[What is needed]: Starting with the first line of the records and continuing through the line containing "የጉዞ እና የመጠለያ እገዛ", reproduce those lines with "Продолжать" changed to "Далее" and everything else left as it stands.

=== Listed records ===

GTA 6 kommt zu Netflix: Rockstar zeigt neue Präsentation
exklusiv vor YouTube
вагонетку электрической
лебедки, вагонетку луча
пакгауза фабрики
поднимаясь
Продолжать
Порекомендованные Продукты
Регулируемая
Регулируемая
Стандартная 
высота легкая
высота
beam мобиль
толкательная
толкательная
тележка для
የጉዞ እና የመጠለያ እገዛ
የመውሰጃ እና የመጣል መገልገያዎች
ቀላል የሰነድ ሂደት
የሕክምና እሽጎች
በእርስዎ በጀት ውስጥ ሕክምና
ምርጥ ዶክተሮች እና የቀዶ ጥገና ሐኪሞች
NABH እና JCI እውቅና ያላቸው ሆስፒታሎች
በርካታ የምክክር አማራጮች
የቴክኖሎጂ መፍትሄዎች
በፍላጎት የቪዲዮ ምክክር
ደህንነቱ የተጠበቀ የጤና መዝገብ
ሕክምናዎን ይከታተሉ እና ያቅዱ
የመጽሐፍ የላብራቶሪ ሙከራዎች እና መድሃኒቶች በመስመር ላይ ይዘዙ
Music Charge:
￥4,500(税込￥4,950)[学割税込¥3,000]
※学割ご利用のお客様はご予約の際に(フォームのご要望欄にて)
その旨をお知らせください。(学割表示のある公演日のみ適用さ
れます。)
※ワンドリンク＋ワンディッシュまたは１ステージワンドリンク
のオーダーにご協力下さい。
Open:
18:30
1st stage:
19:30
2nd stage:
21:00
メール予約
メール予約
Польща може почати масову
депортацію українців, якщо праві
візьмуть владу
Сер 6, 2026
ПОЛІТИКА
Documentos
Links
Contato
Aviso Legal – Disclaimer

===

[Reply to the task]:
GTA 6 kommt zu Netflix: Rockstar zeigt neue Präsentation
exklusiv vor YouTube
вагонетку электрической
лебедки, вагонетку луча
пакгауза фабрики
поднимаясь
Далее
Порекомендованные Продукты
Регулируемая
Регулируемая
Стандартная 
высота легкая
высота
beam мобиль
толкательная
толкательная
тележка для
የጉዞ እና የመጠለያ እገዛ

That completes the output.